Directions for this task: Pick every line out of the entries below that has the string "between", and copy it.
|---|
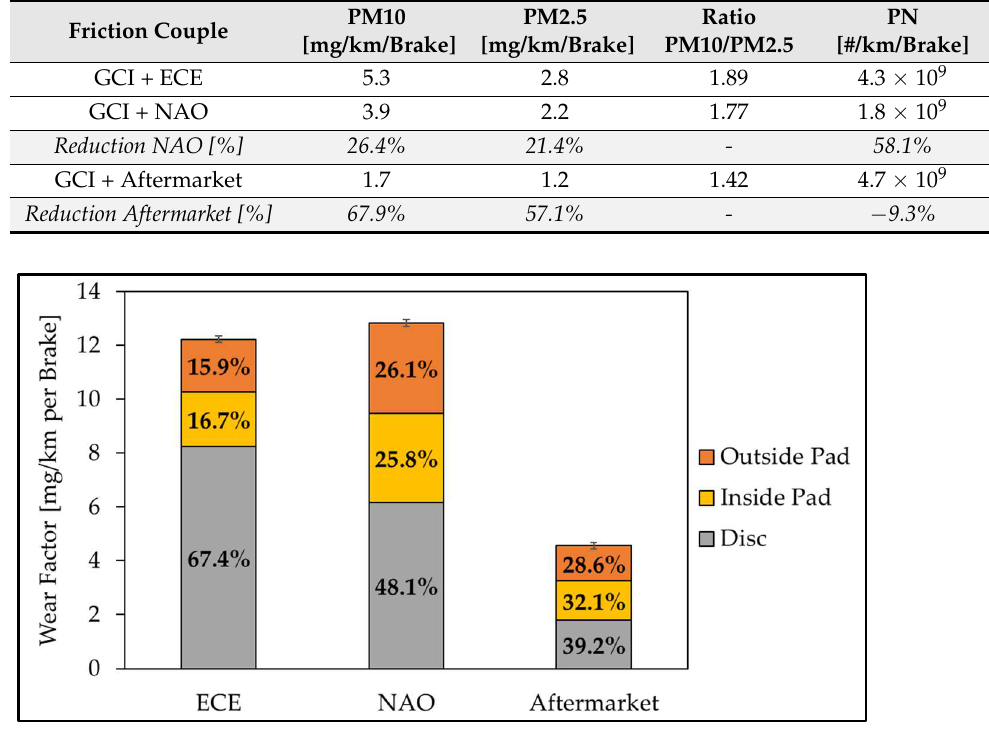
Figure 5. Wear factors of the three different brake pad compositions after 8x WLTP Brake Cycle.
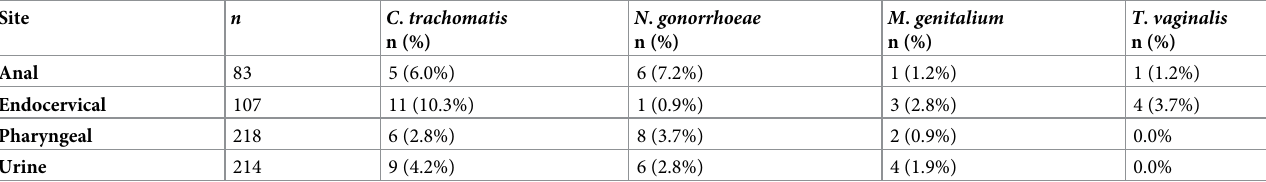
Table 4. Anatomical distribution and prevalence of the Allplex ™ -positive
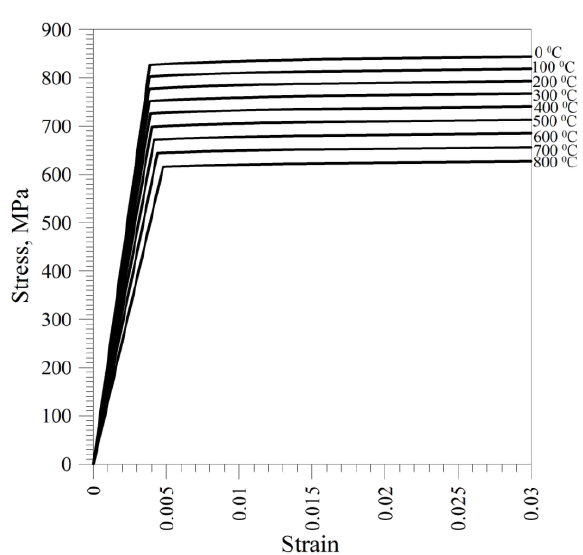
Figure 16. Tensile curves of bainite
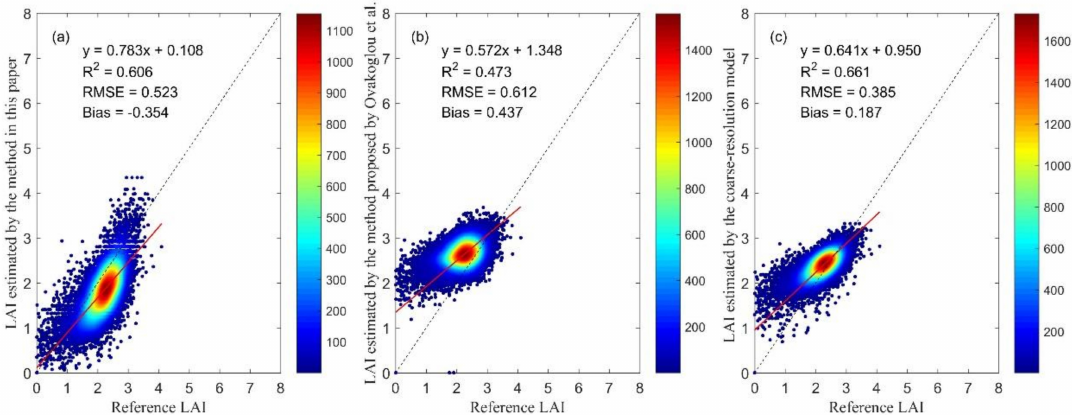
Figure 13. Scattering density map between the estimated LAI map and the reference LAI map at the Camerons site. ( a ) Based on the downscaling method proposed in this paper; ( b ) based on Ovakoglou’s downscaling method; ( c ) based on the model F ( P )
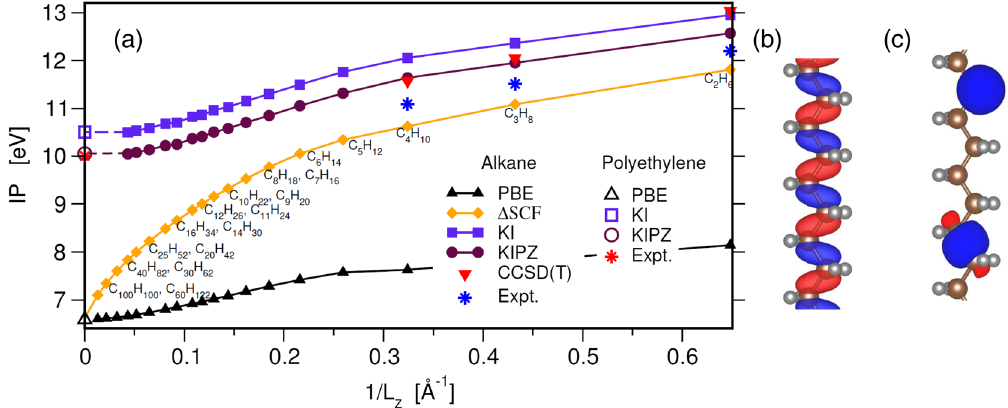
FIG. 1. (a): IP energy as negative of the HOMO energy for linear alkane molecules as a function of the inverse of the system length ( L in Å) and polyethylene (infinite chain), computed with DFT-PBE, Δ SCF, KI, and KIPZ. Δ SCF and CCSD(T) results refer to IPs z calculated as total energy differences evaluated at the PBE and CCSD(T) level, respectively; the Δ SCF results for L extrapolation. The right panels show (b) the VBM (canonical) orbital of polyethylene computed with DFT-PBE and (c) two types of variational orbitals for the same system computed using KIPZ. For these model systems, geometries were not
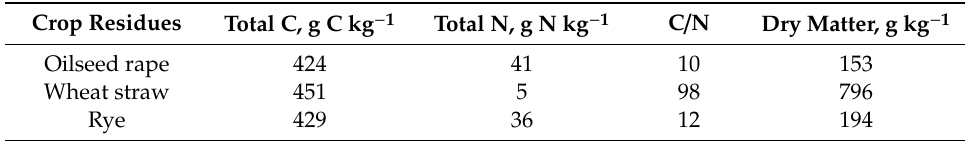
Table 2. Initial chemical properties of plant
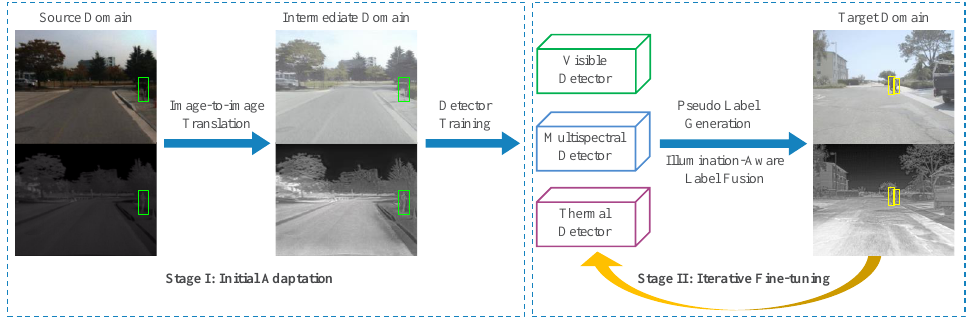
Figure 2. Illustration of the proposed scheme. The overall process consists of two stages: initial adaptation and iterative fine-tuning. The initial adaptation stage aims at handling the domain shift problem across the source and target domains. The iterative fine-tuning stage is adopted to converge the multispectral pedestrian detector on the target domain progressively, based on illumination-aware fused pseudo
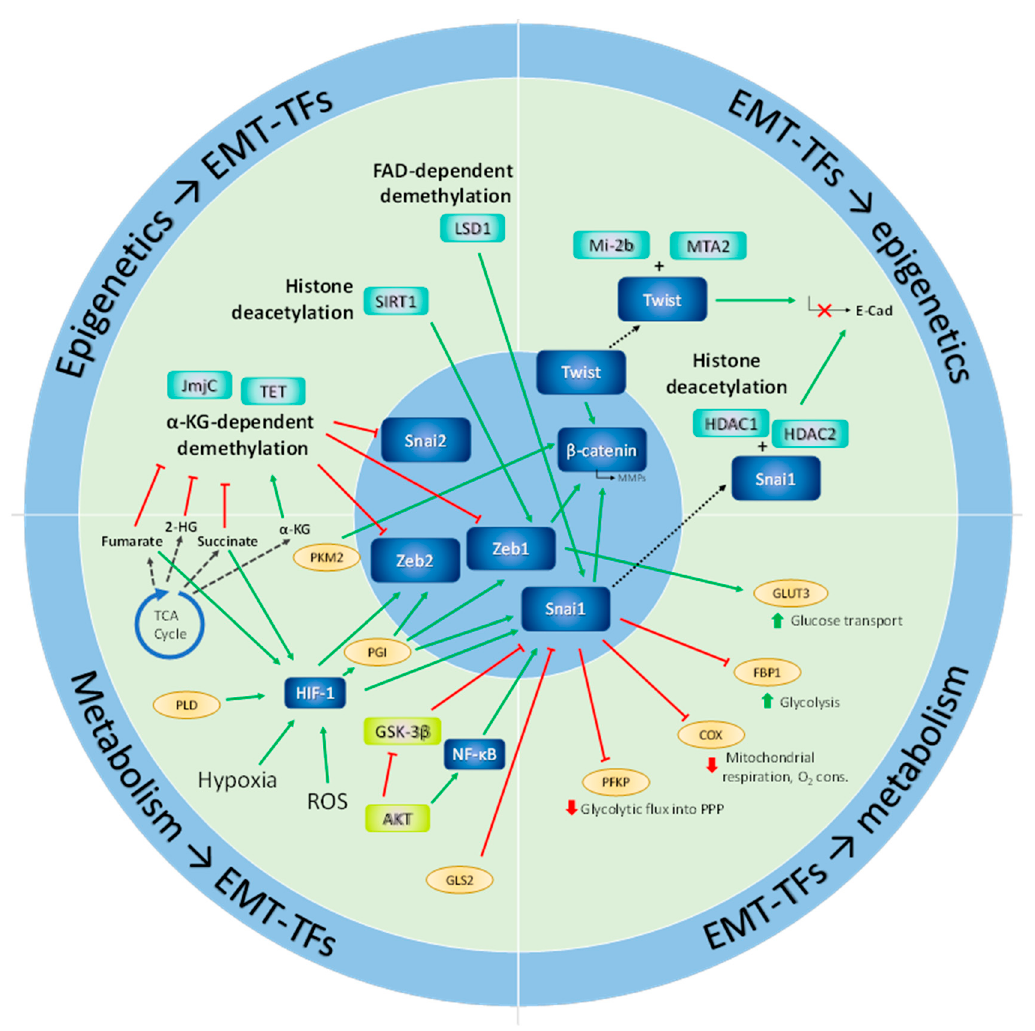
Figure 3. Relevant examples of crosstalk between metabolism, epithelial-mesenchymal plasticity and epigenetics. Epithelial-mesenchymal transition (EMT)-transcription factors (EMT-TFs) are regulated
|---|
Answer space:
Figure 13. Scattering density map between the estimated LAI map and the reference LAI map at the Camerons site. ( a ) Based on the downscaling method proposed in this paper; ( b ) based on Ovakoglou’s downscaling method; ( c ) based on the model F ( P )
Figure 3. Relevant examples of crosstalk between metabolism, epithelial-mesenchymal plasticity and epigenetics. Epithelial-mesenchymal transition (EMT)-transcription factors (EMT-TFs) are regulated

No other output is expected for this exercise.